According to Giorgio Vasari’s famous series of artist biographies, “The Lives of the Most Excellent Painters, Sculptors, and Architects,” in 1437, Cosimo de’ Medici the Elder, a prominent Italian banker and politician, invested some 40,000 florins to renovate the convent to suit Renaissance sensibilities. In Medici’s time, a single florin could support a frugal person for a month.

Gradations of Spiritual Awakenings
San Marco’s frescoes played a role in Dominican meditation practices, leading the monks to deepen their spiritual engagement through contemplation.
On the second floor of the convent were dormitory cells where the friars slept. Each cell was adorned with a different image depicting a scene from the life of Christ meant to evoke meditation, prayer, and devotion. Aside from the single frescoed image gracing a wall in each cell, the friars’ dormitories were plain and sober; the remaining walls are of humble whitewashed plaster.
The frescoed images varied in spiritual and intellectual complexity. Simpler images were meant to be contemplated by the junior friars while the more sophisticated images were meant to be meditated upon by the senior friars.
The Annunciation

The cloister-like architecture in which the scene takes place mirrors the friars’ own setting at San Marco, bridging the past and the present. It underscores the idea that spiritual ascent begins in everyday reality.
The Transfiguration of Christ

In “Transfiguration,” Jesus brings Peter, James, and John up to the summit of Mount Tabor, where he is transfigured before them. This scriptural event is recorded in Matthew 17:1-8. In it, Jesus’s face is described as shining and his clothing bright.
The apostles fall to the ground and are portrayed kneeling at Jesus’s feet in a state of fear and awe—a state that the Dominican friars (depicted in the composition’s middle register) participated in through prayer and contemplation. James and John are shielding their eyes and recoiling, symbolizing the human struggle to grasp higher divine realities. Their mixed reactions of reverence, fear, and confusion mirror the soul’s spiritual ascent toward enlightenment.
Just beneath Christ’s outstretched arms are the flanking heads of Moses and Elijah, heavenly witnesses to the glorious scene, representing the Law of the Old Testament and the Prophets respectively.
‘Noli Me Tangere’

While Christ is revealed in “The Transfiguration,” he is still within time. In “Noli Me Tangere,” Mary Magdalene kneels in awe in front of the risen Christ, now a glorified being beyond time and physical grasp, a scriptural event recorded in John 20:17. The composition is bathed in soft light. In a gesture of blessing and command, Jesus turns away from Mary Magdalene as she reaches to touch him. “Noli Me Tangere” thus signifies a complete spiritual transformation where the soul transcends earthly perception and seeks full communion with Christ.

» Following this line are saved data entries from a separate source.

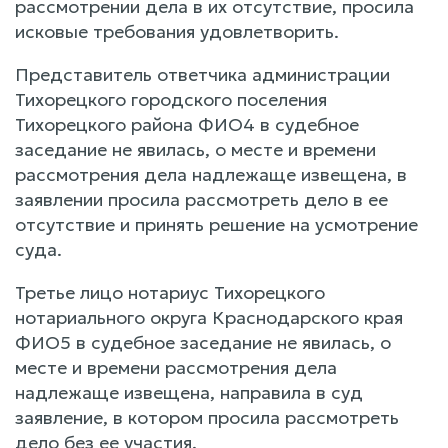
рассмотрении дела в их отсутствие, просила
исковые требования удовлетворить.
Представитель ответчика администрации
Тихорецкого городского поселения
Тихорецкого района ФИО4 в судебное
заседание не явилась, о месте и времени
рассмотрения дела надлежаще извещена, в
заявлении просила рассмотреть дело в ее
отсутствие и принять решение на усмотрение
суда.
Третье лицо нотариус Тихорецкого
нотариального округа Краснодарского края
ФИО5 в судебное заседание не явилась, о
месте и времени рассмотрения дела
надлежаще извещена, направила в суд
заявление, в котором просила рассмотреть
дело без ее участия.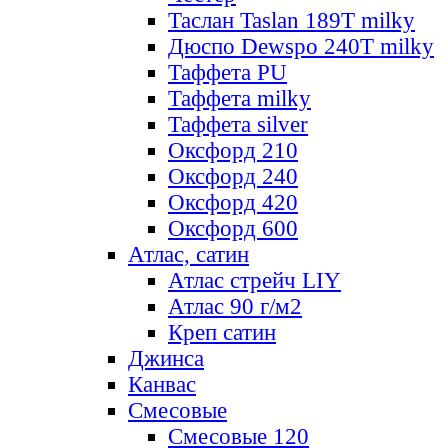
Таслан Taslan 189T milky
Дюспо Dewspo 240T milky
Таффета PU
Таффета milky
Таффета silver
Оксфорд 210
Оксфорд 240
Оксфорд 420
Оксфорд 600
Атлас, сатин
Атлас стрейч LIY
Атлас 90 г/м2
Креп сатин
Джинса
Канвас
Смесовые
Смесовые 120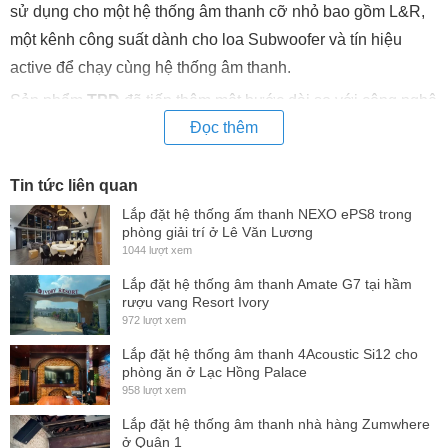
sử dụng cho một hệ thống âm thanh cỡ nhỏ bao gồm L&R,
một kênh công suất dành cho loa Subwoofer và tín hiệu
active để chạy cùng hệ thống âm thanh.
Sản phẩm
TPD
đã tiến thêm một bước dài so với công nghệ
Đọc thêm
thời trước (với D đại diện cho Kỹ thuật số Digital), là sự tổng
hợp của khái niệm Digital Signal Processing, Class D, và
Switched-Mode Power Supply; khiến TPD trở nên hiệu quả,
Tin tức liên quan
chính xác, dễ dàng sử dụng, và được người sử dụng tuyệt
Lắp đặt hệ thống ấm thanh NEXO ePS8 trong
phòng giải trí ở Lê Văn Lương
đối tin dùng.
1044 lượt xem
TPD
là model âm ly chuyên nghiệp cao cấp của thương
Lắp đặt hệ thống âm thanh Amate G7 tại hầm
hiệu AMATE, được sản xuất và nhập khẩu trực tiếp từ Tây
rượu vang Resort Ivory
972 lượt xem
Ban Nha
Lắp đặt hệ thống âm thanh 4Acoustic Si12 cho
Thông số kỹ thuật
phòng ăn ở Lạc Hồng Palace
958 lượt xem
Sensitivity:
1.5 V
Lắp đặt hệ thống âm thanh nhà hàng Zumwhere
Input Impedance:
20 kΩ
ở Quận 1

Scattered across the verdant ground are tiny scarlet flowers, which art historian Georges Didi-Huberman believed symbolized “little incarnate blotches … of Christ’s blood.” Indeed, Fra Angelico used the same “terra rosa” color—a pigment composed of minuscule silicate fragments, the textural qualities of which evade photographic capture—to paint Christ’s blood in “The Crucifixion” and the flowers in “The Annunciation” and “Noli Me Tangere.”

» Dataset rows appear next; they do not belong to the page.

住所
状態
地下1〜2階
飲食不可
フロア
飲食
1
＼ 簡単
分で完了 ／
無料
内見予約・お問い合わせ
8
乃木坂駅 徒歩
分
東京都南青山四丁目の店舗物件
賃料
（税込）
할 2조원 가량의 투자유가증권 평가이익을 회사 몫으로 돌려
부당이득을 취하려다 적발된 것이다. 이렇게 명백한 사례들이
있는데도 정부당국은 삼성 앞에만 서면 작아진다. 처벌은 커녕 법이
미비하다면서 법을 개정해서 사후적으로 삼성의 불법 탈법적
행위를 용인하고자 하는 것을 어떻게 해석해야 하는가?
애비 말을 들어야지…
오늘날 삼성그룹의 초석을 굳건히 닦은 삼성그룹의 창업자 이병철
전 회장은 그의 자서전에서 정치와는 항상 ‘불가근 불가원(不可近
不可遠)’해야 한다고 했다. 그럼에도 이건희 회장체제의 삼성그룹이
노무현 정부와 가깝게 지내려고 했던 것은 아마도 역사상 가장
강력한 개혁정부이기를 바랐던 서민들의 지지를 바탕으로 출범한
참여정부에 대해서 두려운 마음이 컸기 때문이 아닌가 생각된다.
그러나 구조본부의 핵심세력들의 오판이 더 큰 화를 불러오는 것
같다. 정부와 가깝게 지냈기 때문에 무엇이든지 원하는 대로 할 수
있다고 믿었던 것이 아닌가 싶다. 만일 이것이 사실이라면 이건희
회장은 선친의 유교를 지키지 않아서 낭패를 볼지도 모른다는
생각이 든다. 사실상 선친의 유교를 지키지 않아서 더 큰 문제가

“Hence, the red flowers scattered in this spring garden trace something like a dotted line leading from the Fall—the flowers in the lost Eden—to the Incarnation, and from the Incarnation to the redemptive sacrifice: flowers of martyrdom. … His blood soaks the earth and makes a new humanity grow there, a humanity in the imitation of Christ, a humanity redeemed from sin,” wrote Didi-Humberman in his monograph “Fra Angelico: Dissemblance and Figuration.”
Fra Angelico’s fresco invites the contemplative monk to meditate on the intangible nature of spiritual transformation. Mary Magdalene desires a relationship with Jesus. Her yearning for closeness is expressed in her effort to touch the risen Christ. However, Christ’s refusal to allow her to touch him reminds viewers that true relationship with God transcends physical forms. It is deepened through faith, prayer, and contemplation.

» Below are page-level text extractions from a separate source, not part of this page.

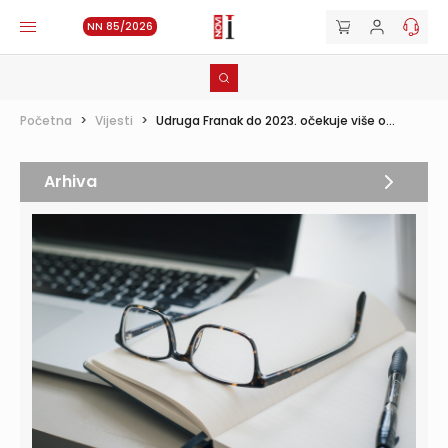
NN 85/2026
Početna
>
Vijesti
>
Udruga Franak do 2023. očekuje više o...
Arhiva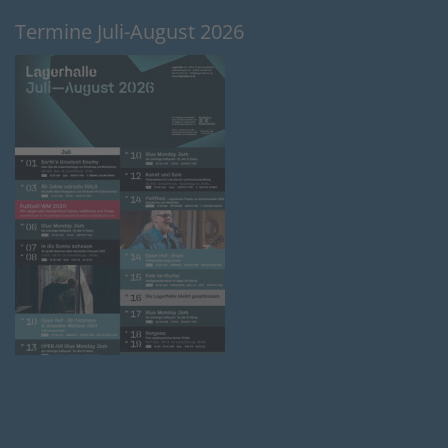
Termine Juli-August 2026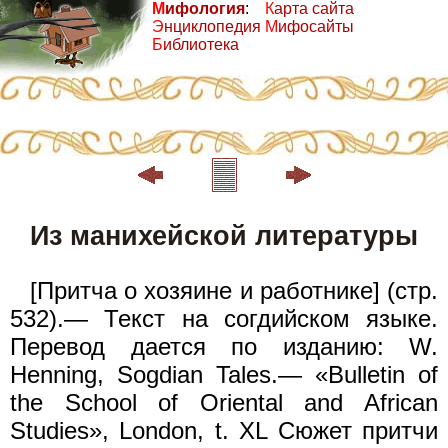
М
ифология
:
К
арта сайта
Э
нциклопедия
М
ифосайты
Б
иблиотека
Из манихейской литературы
[Притча о хозяине и работнике] (стр.
532).— Текст на согдийском языке.
Перевод дается по изданию: W.
Неnning, Sogdian Tales.— «Bulletin of
the School of Oriental and African
Studies», London, t. XL Сюжет притчи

As a result, the friar is called to detach from physical desires and all earthly attachments, and to embrace instead a spiritual resurrection of the soul.
“I looked long; one can hardly do otherwise. The fresco deals with the pathetic on the grand scale, and after taking in its beauty you feel as little at liberty to go away abruptly as you would to leave church during the sermon. You may be as little of a formal Christian as Fra Angelico was much of one; you yet feel admonished by spiritual decency to let so yearning a view of the Christian story work its utmost will on you.”